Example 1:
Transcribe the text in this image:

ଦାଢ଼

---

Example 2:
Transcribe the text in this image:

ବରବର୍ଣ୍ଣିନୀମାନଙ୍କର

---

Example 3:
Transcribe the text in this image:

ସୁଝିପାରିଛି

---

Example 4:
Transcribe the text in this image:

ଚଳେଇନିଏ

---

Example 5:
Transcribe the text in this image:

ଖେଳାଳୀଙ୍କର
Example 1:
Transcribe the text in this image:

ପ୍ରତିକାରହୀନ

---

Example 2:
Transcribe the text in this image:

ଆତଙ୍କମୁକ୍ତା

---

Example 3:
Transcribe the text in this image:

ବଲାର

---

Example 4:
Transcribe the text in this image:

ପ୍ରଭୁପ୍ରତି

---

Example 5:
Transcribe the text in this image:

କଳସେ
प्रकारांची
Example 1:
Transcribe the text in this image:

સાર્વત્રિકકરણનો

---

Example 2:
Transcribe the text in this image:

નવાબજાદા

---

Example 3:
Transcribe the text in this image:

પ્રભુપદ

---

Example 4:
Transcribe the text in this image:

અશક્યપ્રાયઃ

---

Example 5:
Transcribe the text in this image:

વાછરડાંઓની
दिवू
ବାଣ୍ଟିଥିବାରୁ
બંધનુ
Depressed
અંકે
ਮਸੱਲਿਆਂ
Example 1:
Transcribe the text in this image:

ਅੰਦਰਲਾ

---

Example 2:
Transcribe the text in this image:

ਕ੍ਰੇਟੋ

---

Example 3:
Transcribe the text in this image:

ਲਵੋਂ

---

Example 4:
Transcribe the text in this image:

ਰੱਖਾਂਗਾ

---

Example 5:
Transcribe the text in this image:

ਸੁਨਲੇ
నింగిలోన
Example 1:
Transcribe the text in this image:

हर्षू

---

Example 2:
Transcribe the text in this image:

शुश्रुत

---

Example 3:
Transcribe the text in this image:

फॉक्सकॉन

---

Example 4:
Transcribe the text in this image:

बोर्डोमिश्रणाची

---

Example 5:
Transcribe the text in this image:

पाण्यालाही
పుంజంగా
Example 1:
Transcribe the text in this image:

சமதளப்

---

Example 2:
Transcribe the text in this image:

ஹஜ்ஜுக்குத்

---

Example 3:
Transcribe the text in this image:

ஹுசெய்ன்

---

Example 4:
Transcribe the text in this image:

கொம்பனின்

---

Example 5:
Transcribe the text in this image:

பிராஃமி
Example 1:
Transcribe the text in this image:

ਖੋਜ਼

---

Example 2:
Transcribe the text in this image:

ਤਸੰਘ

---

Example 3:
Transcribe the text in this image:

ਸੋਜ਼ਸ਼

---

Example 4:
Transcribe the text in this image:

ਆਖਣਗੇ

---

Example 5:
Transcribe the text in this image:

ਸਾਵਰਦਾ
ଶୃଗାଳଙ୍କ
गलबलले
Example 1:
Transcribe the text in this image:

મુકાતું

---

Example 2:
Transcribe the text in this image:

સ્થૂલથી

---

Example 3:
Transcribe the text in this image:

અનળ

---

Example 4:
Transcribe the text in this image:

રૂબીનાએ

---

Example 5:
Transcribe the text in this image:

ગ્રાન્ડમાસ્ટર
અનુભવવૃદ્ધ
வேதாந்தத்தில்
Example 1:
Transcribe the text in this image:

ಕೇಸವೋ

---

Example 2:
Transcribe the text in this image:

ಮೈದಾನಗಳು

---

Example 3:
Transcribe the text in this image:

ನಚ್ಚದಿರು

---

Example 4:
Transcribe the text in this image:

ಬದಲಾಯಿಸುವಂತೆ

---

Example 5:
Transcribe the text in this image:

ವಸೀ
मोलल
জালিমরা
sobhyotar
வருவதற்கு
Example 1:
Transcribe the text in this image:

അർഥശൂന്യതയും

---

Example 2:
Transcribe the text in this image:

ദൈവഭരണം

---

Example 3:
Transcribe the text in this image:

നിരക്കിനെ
######
*AIM OF THE EXERCISE*:
Copy the material above, keeping every line exactly as it stands.

*TASK RESULT*:
Example 1:
Transcribe the text in this image:

ଦାଢ଼

---

Example 2:
Transcribe the text in this image:

ବରବର୍ଣ୍ଣିନୀମାନଙ୍କର

---

Example 3:
Transcribe the text in this image:

ସୁଝିପାରିଛି

---

Example 4:
Transcribe the text in this image:

ଚଳେଇନିଏ

---

Example 5:
Transcribe the text in this image:

ଖେଳାଳୀଙ୍କର
Example 1:
Transcribe the text in this image:

ପ୍ରତିକାରହୀନ

---

Example 2:
Transcribe the text in this image:

ଆତଙ୍କମୁକ୍ତା

---

Example 3:
Transcribe the text in this image:

ବଲାର

---

Example 4:
Transcribe the text in this image:

ପ୍ରଭୁପ୍ରତି

---

Example 5:
Transcribe the text in this image:

କଳସେ
प्रकारांची
Example 1:
Transcribe the text in this image:

સાર્વત્રિકકરણનો

---

Example 2:
Transcribe the text in this image:

નવાબજાદા

---

Example 3:
Transcribe the text in this image:

પ્રભુપદ

---

Example 4:
Transcribe the text in this image:

અશક્યપ્રાયઃ

---

Example 5:
Transcribe the text in this image:

વાછરડાંઓની
दिवू
ବାଣ୍ଟିଥିବାରୁ
બંધનુ
Depressed
અંકે
ਮਸੱਲਿਆਂ
Example 1:
Transcribe the text in this image:

ਅੰਦਰਲਾ

---

Example 2:
Transcribe the text in this image:

ਕ੍ਰੇਟੋ

---

Example 3:
Transcribe the text in this image:

ਲਵੋਂ

---

Example 4:
Transcribe the text in this image:

ਰੱਖਾਂਗਾ

---

Example 5:
Transcribe the text in this image:

ਸੁਨਲੇ
నింగిలోన
Example 1:
Transcribe the text in this image:

हर्षू

---

Example 2:
Transcribe the text in this image:

शुश्रुत

---

Example 3:
Transcribe the text in this image:

फॉक्सकॉन

---

Example 4:
Transcribe the text in this image:

बोर्डोमिश्रणाची

---

Example 5:
Transcribe the text in this image:

पाण्यालाही
పుంజంగా
Example 1:
Transcribe the text in this image:

சமதளப்

---

Example 2:
Transcribe the text in this image:

ஹஜ்ஜுக்குத்

---

Example 3:
Transcribe the text in this image:

ஹுசெய்ன்

---

Example 4:
Transcribe the text in this image:

கொம்பனின்

---

Example 5:
Transcribe the text in this image:

பிராஃமி
Example 1:
Transcribe the text in this image:

ਖੋਜ਼

---

Example 2:
Transcribe the text in this image:

ਤਸੰਘ

---

Example 3:
Transcribe the text in this image:

ਸੋਜ਼ਸ਼

---

Example 4:
Transcribe the text in this image:

ਆਖਣਗੇ

---

Example 5:
Transcribe the text in this image:

ਸਾਵਰਦਾ
ଶୃଗାଳଙ୍କ
गलबलले
Example 1:
Transcribe the text in this image:

મુકાતું

---

Example 2:
Transcribe the text in this image:

સ્થૂલથી

---

Example 3:
Transcribe the text in this image:

અનળ

---

Example 4:
Transcribe the text in this image:

રૂબીનાએ

---

Example 5:
Transcribe the text in this image:

ગ્રાન્ડમાસ્ટર
અનુભવવૃદ્ધ
வேதாந்தத்தில்
Example 1:
Transcribe the text in this image:

ಕೇಸವೋ

---

Example 2:
Transcribe the text in this image:

ಮೈದಾನಗಳು

---

Example 3:
Transcribe the text in this image:

ನಚ್ಚದಿರು

---

Example 4:
Transcribe the text in this image:

ಬದಲಾಯಿಸುವಂತೆ

---

Example 5:
Transcribe the text in this image:

ವಸೀ
मोलल
জালিমরা
sobhyotar
வருவதற்கு
Example 1:
Transcribe the text in this image:

അർഥശൂന്യതയും

---

Example 2:
Transcribe the text in this image:

ദൈവഭരണം

---

Example 3:
Transcribe the text in this image:

നിരക്കിനെ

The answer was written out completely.